> [Records excerpted from a collection]

· · · · · · ·

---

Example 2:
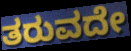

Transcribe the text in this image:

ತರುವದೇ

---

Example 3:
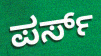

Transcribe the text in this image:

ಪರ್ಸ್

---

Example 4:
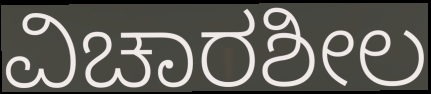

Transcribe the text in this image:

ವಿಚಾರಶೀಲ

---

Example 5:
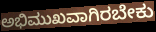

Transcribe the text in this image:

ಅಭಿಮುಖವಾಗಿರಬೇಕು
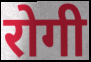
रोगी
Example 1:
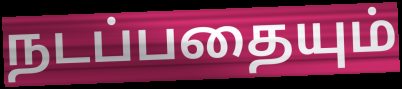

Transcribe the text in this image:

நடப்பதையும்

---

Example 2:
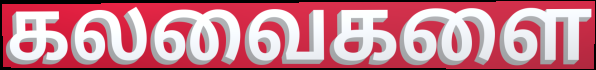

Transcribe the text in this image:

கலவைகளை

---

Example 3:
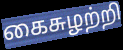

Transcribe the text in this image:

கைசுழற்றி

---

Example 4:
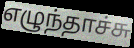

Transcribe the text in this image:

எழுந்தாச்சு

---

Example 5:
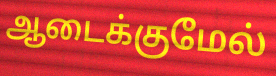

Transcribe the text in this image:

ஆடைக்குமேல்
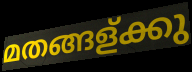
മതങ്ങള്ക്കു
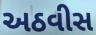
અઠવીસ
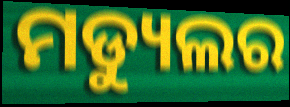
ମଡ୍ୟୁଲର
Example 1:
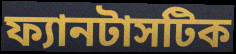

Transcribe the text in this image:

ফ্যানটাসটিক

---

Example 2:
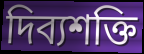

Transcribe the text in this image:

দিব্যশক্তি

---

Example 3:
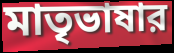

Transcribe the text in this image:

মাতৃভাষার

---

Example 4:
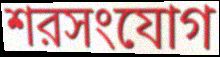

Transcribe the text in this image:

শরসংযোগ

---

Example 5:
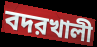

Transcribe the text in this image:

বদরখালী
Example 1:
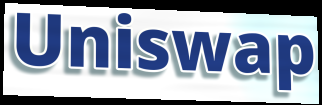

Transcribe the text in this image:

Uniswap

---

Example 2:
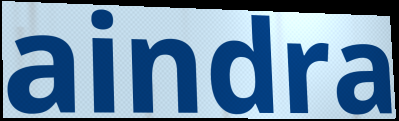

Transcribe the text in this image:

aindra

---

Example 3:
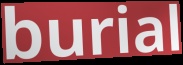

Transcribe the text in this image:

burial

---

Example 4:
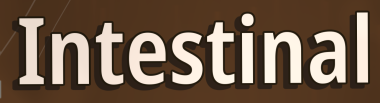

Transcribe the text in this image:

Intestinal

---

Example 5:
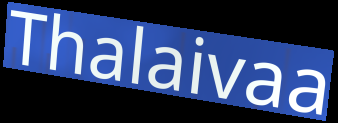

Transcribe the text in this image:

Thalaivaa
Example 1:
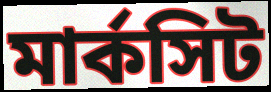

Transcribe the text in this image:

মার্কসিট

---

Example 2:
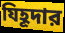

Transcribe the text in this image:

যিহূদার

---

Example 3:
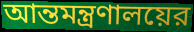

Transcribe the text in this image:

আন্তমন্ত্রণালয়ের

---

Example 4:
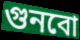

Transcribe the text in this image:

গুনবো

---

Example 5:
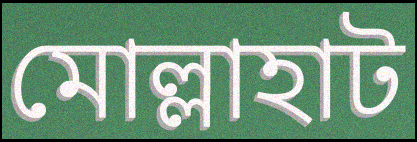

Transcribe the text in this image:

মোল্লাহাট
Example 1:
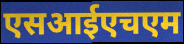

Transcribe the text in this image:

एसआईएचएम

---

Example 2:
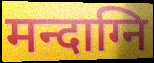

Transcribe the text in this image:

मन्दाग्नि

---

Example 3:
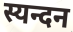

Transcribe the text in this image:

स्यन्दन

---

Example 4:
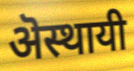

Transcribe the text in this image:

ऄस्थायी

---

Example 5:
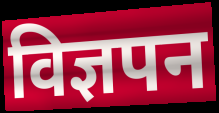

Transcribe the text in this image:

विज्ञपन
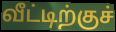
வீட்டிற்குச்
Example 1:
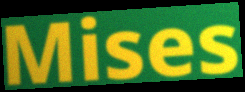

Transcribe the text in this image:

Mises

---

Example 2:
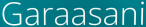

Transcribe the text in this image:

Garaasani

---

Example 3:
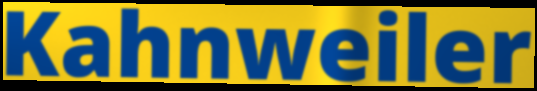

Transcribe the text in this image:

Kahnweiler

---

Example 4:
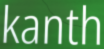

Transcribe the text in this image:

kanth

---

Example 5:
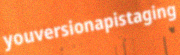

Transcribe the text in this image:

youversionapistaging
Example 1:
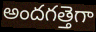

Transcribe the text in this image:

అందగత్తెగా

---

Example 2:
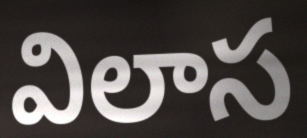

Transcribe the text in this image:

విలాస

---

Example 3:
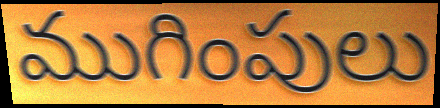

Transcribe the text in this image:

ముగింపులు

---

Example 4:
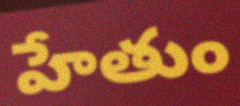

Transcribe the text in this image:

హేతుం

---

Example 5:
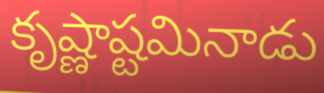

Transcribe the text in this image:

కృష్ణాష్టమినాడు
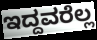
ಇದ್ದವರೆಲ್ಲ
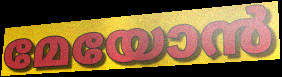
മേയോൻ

· · · · · · ·

> [Instructions to follow] Set down every line above exactly, pictures excluded.

> [Answer]
---

Example 2:

Transcribe the text in this image:

ತರುವದೇ

---

Example 3:

Transcribe the text in this image:

ಪರ್ಸ್

---

Example 4:

Transcribe the text in this image:

ವಿಚಾರಶೀಲ

---

Example 5:

Transcribe the text in this image:

ಅಭಿಮುಖವಾಗಿರಬೇಕು
रोगी
Example 1:

Transcribe the text in this image:

நடப்பதையும்

---

Example 2:

Transcribe the text in this image:

கலவைகளை

---

Example 3:

Transcribe the text in this image:

கைசுழற்றி

---

Example 4:

Transcribe the text in this image:

எழுந்தாச்சு

---

Example 5:

Transcribe the text in this image:

ஆடைக்குமேல்
മതങ്ങള്ക്കു
અઠવીસ
ମଡ୍ୟୁଲର
Example 1:

Transcribe the text in this image:

ফ্যানটাসটিক

---

Example 2:

Transcribe the text in this image:

দিব্যশক্তি

---

Example 3:

Transcribe the text in this image:

মাতৃভাষার

---

Example 4:

Transcribe the text in this image:

শরসংযোগ

---

Example 5:

Transcribe the text in this image:

বদরখালী
Example 1:

Transcribe the text in this image:

Uniswap

---

Example 2:

Transcribe the text in this image:

aindra

---

Example 3:

Transcribe the text in this image:

burial

---

Example 4:

Transcribe the text in this image:

Intestinal

---

Example 5:

Transcribe the text in this image:

Thalaivaa
Example 1:

Transcribe the text in this image:

মার্কসিট

---

Example 2:

Transcribe the text in this image:

যিহূদার

---

Example 3:

Transcribe the text in this image:

আন্তমন্ত্রণালয়ের

---

Example 4:

Transcribe the text in this image:

গুনবো

---

Example 5:

Transcribe the text in this image:

মোল্লাহাট
Example 1:

Transcribe the text in this image:

एसआईएचएम

---

Example 2:

Transcribe the text in this image:

मन्दाग्नि

---

Example 3:

Transcribe the text in this image:

स्यन्दन

---

Example 4:

Transcribe the text in this image:

ऄस्थायी

---

Example 5:

Transcribe the text in this image:

विज्ञपन
வீட்டிற்குச்
Example 1:

Transcribe the text in this image:

Mises

---

Example 2:

Transcribe the text in this image:

Garaasani

---

Example 3:

Transcribe the text in this image:

Kahnweiler

---

Example 4:

Transcribe the text in this image:

kanth

---

Example 5:

Transcribe the text in this image:

youversionapistaging
Example 1:

Transcribe the text in this image:

అందగత్తెగా

---

Example 2:

Transcribe the text in this image:

విలాస

---

Example 3:

Transcribe the text in this image:

ముగింపులు

---

Example 4:

Transcribe the text in this image:

హేతుం

---

Example 5:

Transcribe the text in this image:

కృష్ణాష్టమినాడు
ಇದ್ದವರೆಲ್ಲ
മേയോൻ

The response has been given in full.